Fundamental makroekonomi yang cukup bagus mampu menopang penguatan rupiah terhadap dolar Amerika Serikat (AS) sepanjang 2016. Dipenghujung 2016, nilai tukar rupiah ditutup pada Rp 13.473 per dolar Amerika, yang berarti menguat 2,3 persen dari posisi akhir tahun sebelumnya. Penguatan ini merupakan yang terbesar kedua setelah mata uang Jepang, yen yang berhasil mencetak kenaikan 2,89 persen sepanjang 2016.
Membaiknya neraca perdagangan maupun neraca pembayaran Indonesia serta terjaganya stabilitas finansial pasca terpilihnya Donald Trump sebagai Presiden Amerika Serikat mampu menopang pergerakan rupiah.
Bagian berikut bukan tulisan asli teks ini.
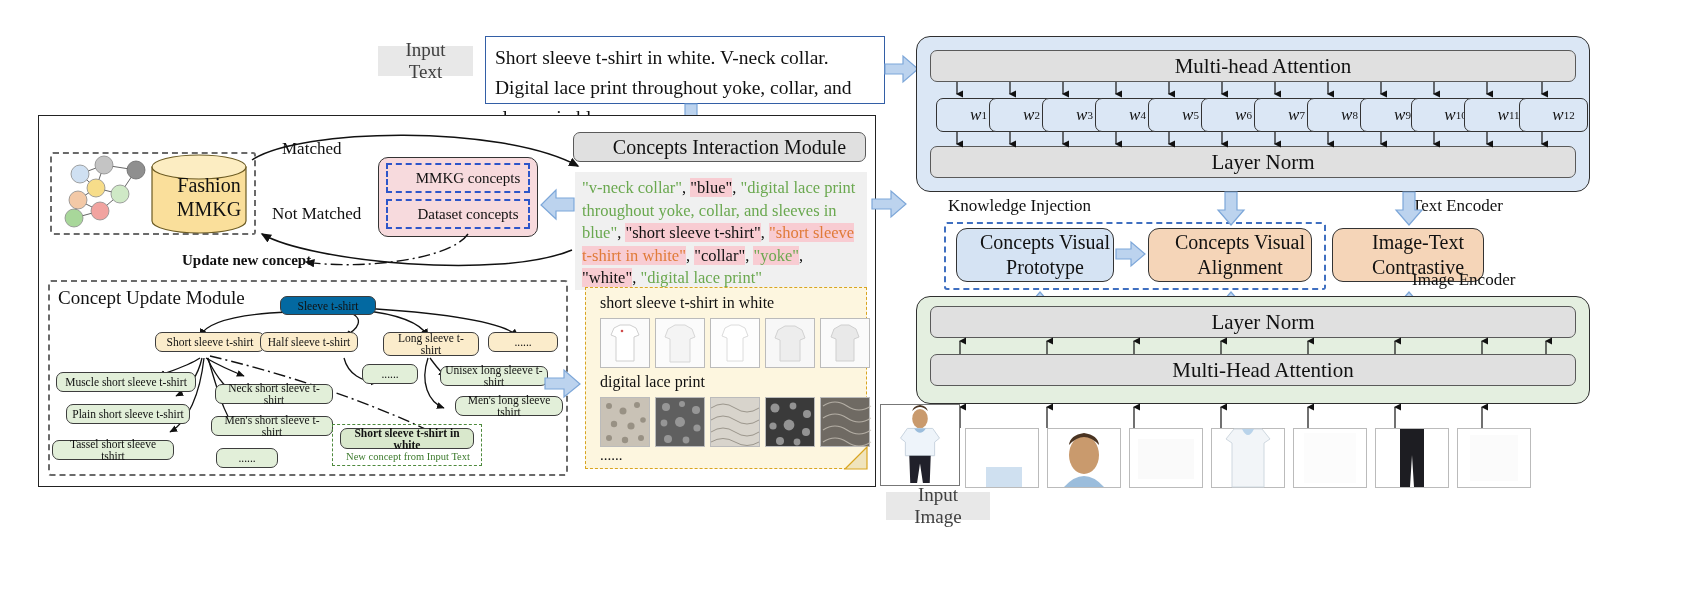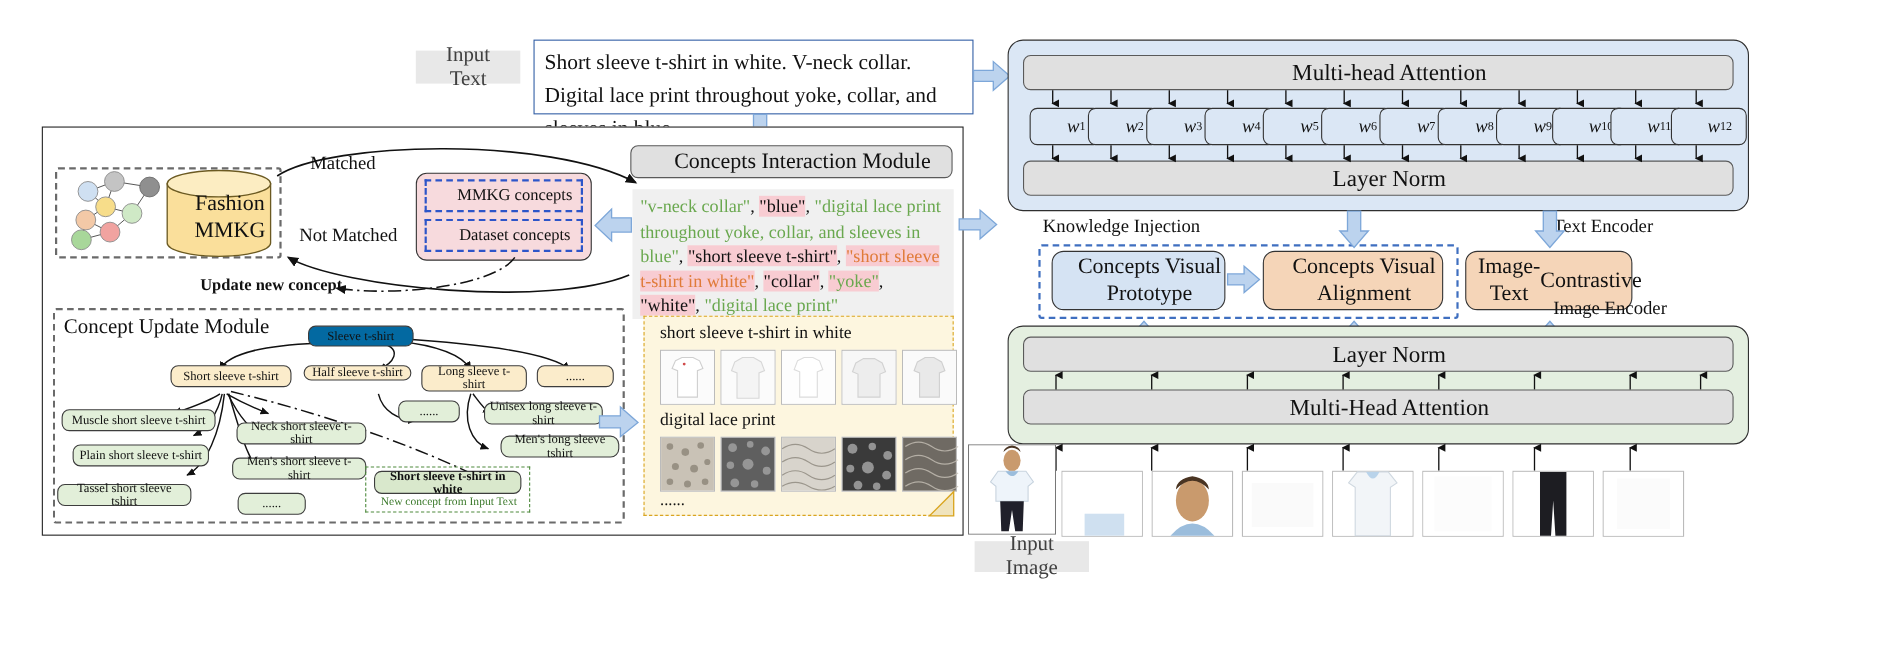"Image-Text" div.abs { flex-direction: row -> column }
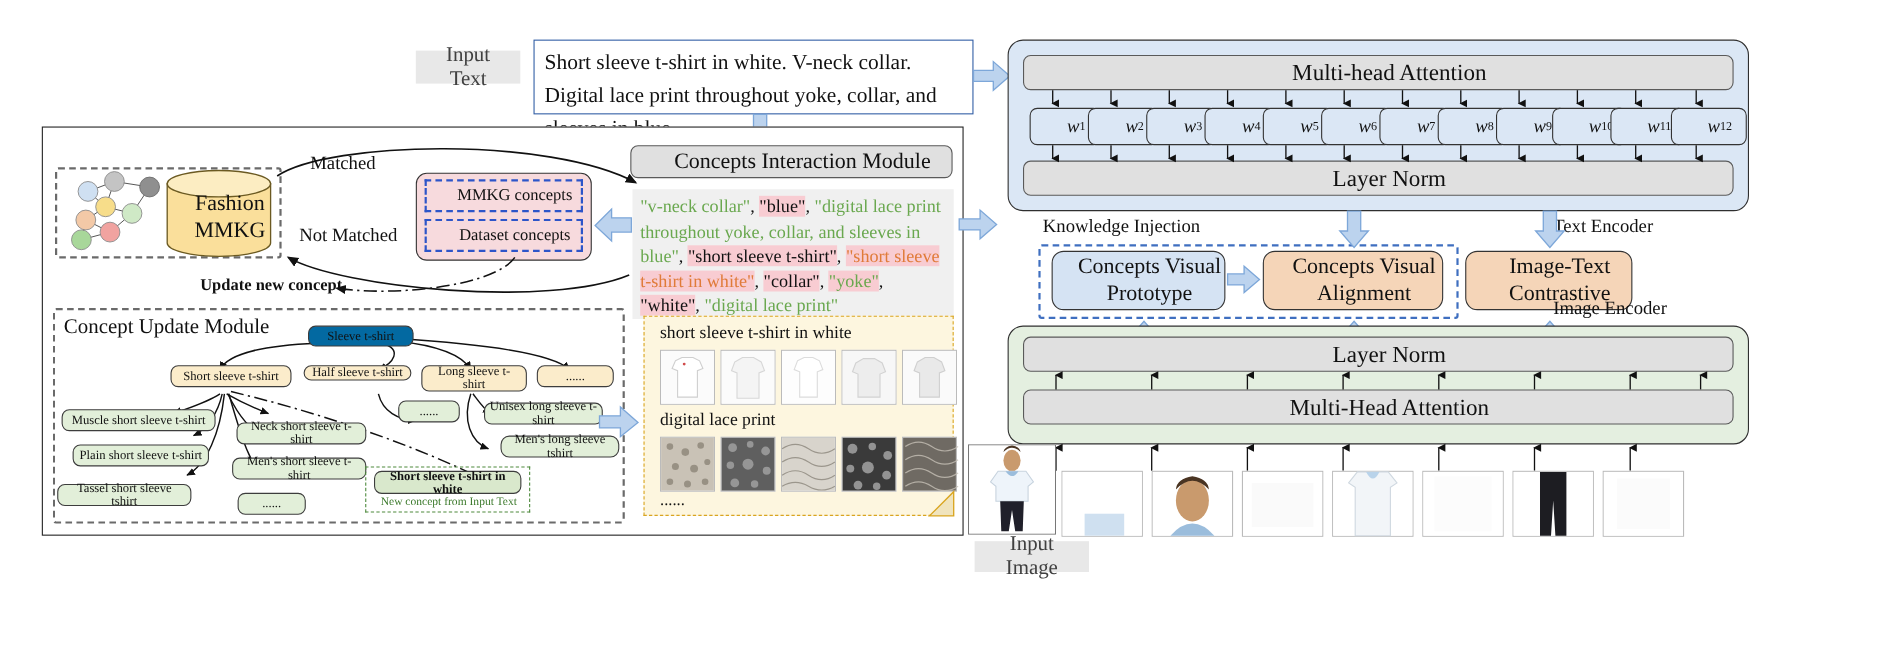"Half sleeve t-shirt" div.abs { height: 14px -> 20px; left: 276px -> 260px }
Cadangan devisa yang mencapai US$ 111,46 miliar, terjaganya inflasi 3,58 persen (YoY), serta ekonomi yang masih tumbuh sekitar 5 persen membuat rupiah berhasil menguat terhadap dolar AS untuk pertama kalinya sejak 2011.
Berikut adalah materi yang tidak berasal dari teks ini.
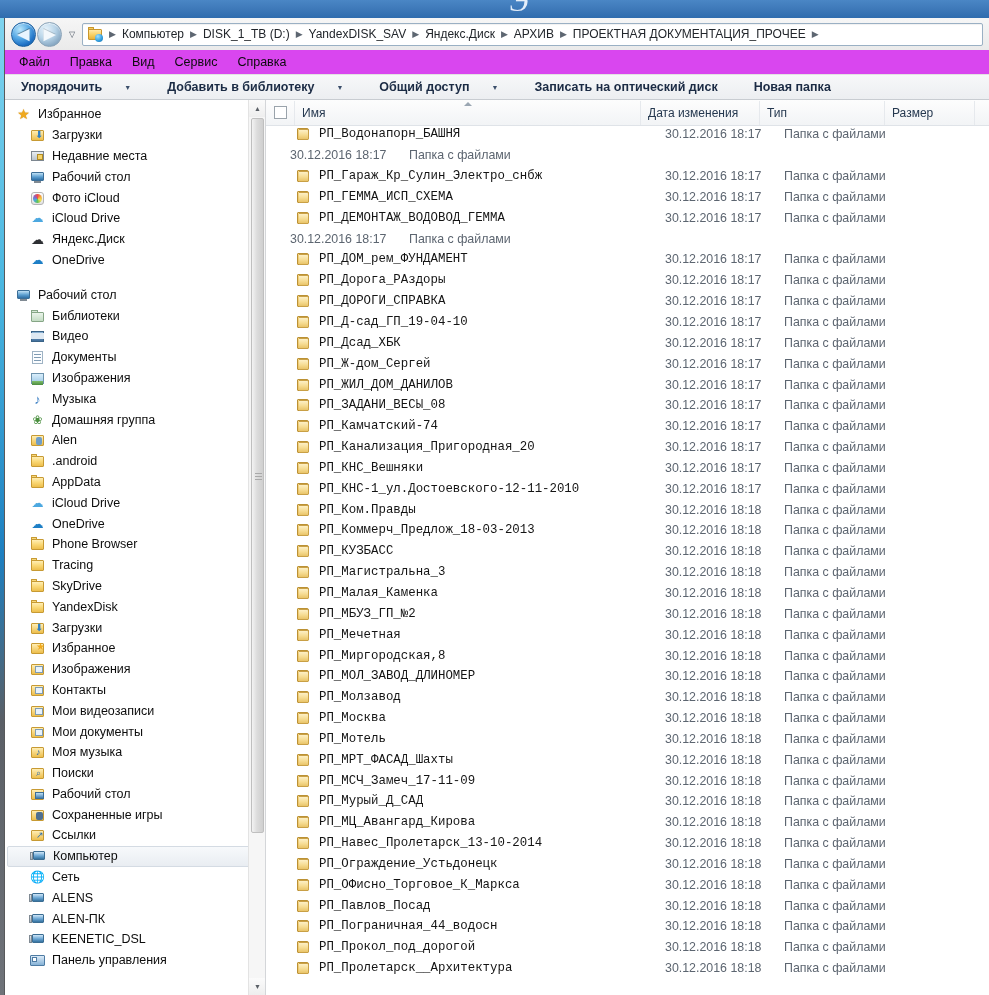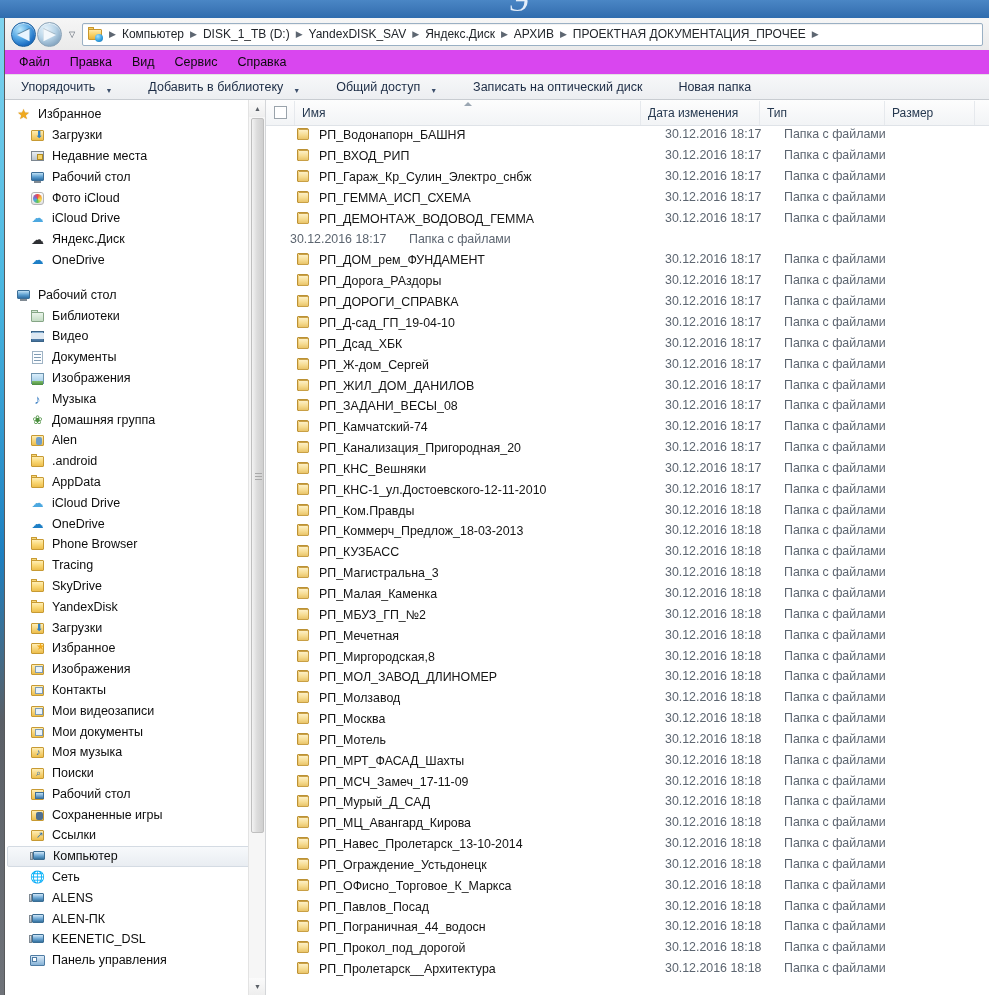"Упорядочить" .cmdbtn { align-items: flex-end -> center; font-weight: none -> bold; gap: 10px -> 22px }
Beberapa mata uang Asia lainnya seperti yuan Cina, ringgit Malaysia, peso Filipina, rupee India, serta dolar Singapura justru terdepresiasi terhadap dolar Amerika Serikat. Terpilihnya Donald Trump serta kekhawatiran kenaikan suku bunga The Fed membuat mata uang Paman Sam cenderung digdaya terhadap mata uang utama dunia maupun mata uang regional. Indeks dolar AS terhadap enam mata uang utama dunia bahkan mencapai level 103,3 pada 28 Desember 2016.